Die Auswahl an Duftwässern ist heute so gross wie nie; es muss nicht mehr blumig, zuckersüss und tonnenschwer sein. Auch nicht für die Belästigung: Unlängst sass ich beim Frühstück im Mandarin Oriental Hotel in New York City, und mir blieben fast die Eggs Benedict im Halse stecken, weil die Dame am Nebentisch so überwältigend mit einem dieser spätmodernen synthetischen Unisex-Mischmaschdüfte parfümiert war. Auch Düfte können die Privatsphäre verletzen. Also: lieber einen oder zwei Spritzer weniger. Danke.
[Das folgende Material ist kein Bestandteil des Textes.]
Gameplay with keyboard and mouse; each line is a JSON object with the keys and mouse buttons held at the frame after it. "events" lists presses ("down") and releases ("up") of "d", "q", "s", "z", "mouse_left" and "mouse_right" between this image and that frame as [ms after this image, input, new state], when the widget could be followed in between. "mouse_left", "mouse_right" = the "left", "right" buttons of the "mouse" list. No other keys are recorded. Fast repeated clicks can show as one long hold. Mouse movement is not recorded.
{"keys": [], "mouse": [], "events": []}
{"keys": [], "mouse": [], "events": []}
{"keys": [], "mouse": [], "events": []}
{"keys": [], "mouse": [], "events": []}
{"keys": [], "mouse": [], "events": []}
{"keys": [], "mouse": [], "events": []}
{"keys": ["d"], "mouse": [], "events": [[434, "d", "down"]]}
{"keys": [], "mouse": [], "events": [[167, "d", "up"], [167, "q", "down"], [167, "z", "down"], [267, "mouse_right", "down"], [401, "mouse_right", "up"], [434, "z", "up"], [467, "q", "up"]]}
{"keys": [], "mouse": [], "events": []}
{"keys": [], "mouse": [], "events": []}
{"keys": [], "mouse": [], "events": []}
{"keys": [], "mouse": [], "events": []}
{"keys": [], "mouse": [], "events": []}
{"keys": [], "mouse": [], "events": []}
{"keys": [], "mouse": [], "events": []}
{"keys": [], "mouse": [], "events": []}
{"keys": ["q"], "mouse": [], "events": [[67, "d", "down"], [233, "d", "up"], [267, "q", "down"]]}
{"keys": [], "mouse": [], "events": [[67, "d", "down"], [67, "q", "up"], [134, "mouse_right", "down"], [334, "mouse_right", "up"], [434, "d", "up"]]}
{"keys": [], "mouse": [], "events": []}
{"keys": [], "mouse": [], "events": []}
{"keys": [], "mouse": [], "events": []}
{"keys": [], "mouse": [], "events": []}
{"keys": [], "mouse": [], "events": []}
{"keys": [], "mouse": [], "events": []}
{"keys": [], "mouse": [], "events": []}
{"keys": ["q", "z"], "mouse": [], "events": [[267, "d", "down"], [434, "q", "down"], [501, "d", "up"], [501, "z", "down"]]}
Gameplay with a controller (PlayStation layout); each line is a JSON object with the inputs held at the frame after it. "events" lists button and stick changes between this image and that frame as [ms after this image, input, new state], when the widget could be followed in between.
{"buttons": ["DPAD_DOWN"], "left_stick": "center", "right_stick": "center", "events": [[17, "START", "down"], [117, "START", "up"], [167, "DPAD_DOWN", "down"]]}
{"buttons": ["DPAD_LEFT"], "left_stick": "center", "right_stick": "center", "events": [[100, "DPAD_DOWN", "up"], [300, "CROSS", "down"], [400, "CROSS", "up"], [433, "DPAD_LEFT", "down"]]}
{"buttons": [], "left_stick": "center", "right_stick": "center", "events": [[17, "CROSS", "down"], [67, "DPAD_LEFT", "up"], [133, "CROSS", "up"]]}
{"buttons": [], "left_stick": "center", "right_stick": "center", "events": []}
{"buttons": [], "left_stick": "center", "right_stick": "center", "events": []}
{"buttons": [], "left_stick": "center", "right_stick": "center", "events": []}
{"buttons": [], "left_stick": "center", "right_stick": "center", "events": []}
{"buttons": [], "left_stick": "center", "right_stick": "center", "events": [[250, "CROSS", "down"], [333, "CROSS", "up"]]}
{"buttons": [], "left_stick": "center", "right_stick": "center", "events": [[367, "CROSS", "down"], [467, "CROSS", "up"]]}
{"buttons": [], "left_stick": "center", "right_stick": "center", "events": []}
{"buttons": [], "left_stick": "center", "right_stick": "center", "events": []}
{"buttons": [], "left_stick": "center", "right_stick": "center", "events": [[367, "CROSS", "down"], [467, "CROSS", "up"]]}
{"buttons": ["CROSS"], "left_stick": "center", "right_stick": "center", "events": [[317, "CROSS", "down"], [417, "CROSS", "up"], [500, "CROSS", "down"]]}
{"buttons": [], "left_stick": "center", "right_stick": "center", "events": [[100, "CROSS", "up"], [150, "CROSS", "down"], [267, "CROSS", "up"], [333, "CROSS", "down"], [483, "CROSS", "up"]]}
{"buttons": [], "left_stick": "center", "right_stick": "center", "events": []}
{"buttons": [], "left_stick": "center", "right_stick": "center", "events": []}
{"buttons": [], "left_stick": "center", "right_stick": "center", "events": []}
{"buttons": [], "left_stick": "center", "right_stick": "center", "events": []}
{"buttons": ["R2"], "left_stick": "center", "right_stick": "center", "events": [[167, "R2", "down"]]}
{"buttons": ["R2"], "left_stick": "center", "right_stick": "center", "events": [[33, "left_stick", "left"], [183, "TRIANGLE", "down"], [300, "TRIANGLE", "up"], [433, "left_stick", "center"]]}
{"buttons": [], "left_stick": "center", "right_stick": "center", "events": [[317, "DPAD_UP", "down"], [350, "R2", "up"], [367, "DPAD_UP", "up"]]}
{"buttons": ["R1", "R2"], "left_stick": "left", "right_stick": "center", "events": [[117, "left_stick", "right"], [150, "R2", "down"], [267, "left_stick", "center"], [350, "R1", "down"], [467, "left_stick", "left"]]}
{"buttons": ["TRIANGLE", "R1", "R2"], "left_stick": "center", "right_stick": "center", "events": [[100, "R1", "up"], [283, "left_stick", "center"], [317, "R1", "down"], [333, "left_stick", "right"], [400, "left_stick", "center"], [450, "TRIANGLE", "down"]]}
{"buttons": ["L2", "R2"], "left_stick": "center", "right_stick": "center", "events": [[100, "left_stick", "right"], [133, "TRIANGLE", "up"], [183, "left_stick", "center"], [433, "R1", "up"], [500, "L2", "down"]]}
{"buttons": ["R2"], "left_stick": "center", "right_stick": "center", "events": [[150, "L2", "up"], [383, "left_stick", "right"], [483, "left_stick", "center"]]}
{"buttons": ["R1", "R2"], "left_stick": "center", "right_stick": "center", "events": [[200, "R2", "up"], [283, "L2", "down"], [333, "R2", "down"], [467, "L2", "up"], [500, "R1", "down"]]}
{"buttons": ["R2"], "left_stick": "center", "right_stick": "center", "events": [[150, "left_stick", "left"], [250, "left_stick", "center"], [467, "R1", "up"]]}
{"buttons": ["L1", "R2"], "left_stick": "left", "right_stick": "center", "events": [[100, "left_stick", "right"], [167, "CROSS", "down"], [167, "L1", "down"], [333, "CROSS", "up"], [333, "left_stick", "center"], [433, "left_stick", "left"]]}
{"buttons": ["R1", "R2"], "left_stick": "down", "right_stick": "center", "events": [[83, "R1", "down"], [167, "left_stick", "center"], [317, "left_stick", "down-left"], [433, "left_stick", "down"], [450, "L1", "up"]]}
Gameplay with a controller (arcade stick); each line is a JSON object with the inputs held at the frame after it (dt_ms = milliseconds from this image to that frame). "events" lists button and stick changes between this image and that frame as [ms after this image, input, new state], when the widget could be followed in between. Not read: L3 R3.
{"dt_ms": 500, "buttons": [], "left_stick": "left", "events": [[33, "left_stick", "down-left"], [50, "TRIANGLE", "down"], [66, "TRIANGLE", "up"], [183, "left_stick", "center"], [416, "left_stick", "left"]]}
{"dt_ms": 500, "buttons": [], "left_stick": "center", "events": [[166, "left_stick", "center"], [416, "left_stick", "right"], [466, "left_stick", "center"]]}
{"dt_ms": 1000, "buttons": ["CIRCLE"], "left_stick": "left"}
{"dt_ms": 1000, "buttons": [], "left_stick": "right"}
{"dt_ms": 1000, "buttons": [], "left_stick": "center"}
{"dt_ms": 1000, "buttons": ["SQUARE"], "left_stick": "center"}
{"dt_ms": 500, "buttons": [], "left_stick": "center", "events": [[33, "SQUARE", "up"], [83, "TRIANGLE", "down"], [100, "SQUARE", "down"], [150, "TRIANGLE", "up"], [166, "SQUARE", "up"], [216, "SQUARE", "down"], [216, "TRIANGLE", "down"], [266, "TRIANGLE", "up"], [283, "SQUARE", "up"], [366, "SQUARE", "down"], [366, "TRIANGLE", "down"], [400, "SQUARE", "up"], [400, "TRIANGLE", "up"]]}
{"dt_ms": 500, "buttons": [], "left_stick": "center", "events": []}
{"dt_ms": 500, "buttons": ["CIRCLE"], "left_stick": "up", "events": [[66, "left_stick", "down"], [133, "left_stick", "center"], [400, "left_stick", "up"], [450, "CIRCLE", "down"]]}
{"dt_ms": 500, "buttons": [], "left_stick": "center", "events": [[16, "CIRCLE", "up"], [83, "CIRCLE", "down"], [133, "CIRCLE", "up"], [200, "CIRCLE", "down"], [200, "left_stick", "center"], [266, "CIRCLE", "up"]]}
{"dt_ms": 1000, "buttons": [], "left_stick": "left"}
7 Kommentare zu «Es riecht hier so nach Poison, bist du das?»

  • filosof sagt:

    Düfte werden individuell wahrgenommen. Was ich am meisten hasse: abgestandene, schwere Parfums an Kleidern, die kaum mehr rauszuwaschen sind. Das ist kein Duft mehr, das ist Gestank. Es gibt da so gewisse Parfüms, die nach einem Tag anders riechen, ätzend stark nach Altkleidersammlung mit Parfumresten. Nicht tragisch? Ich bekomme sofort Kopfschmerzen. Im Zug wechsel ich dann sofort den Sitzplatz.

  • Lia sagt:

    ich mag generell keine parfümierten Menschen. Ich reagiere sehr empfindlich auf Düfte, ausser fruchtigen Düften wird mir von fast allem übel. Zudem möchte ich wissen, ob ich den natürlichen Duft einer Person „gut riechen“ kann. Auch ich benutze nur neutrales Deo und ab und zu eine ganz leichte fruchtige Lotion.

  • Henriette sagt:

    Ich liebe starke Düfte, aber ich weiss, dass diese nicht jedermanns Sache sind. Darum trage ich diese intensiven Prfüms nur dann, wenn ich nicht längere Zeit in geschlossenen Räumen zu verbringen gedenke. Für Konzerte, Theater, Kino und Oper greife ich immer zu Chanel 5, damit bin ich sicher, nicht zum olfaktorischen Ärgernis meiner Umgebung zu werden.

  • Linus sagt:

    Wer hats erfunden?
    Na unsere Tessinerfreunde Delmonico. Und genau dort isst man sie auch! Tststs, im Mandarin. Oje oje.

  • Philip Santschi sagt:

    Wer sich in einem 800$-pro-Nacht 5-Stern Hotel in Manhattan darüber wundert, dass er von gelebter und olfaktorischer Arroganz umgeben ist, verdient tatsächlich Mitleid.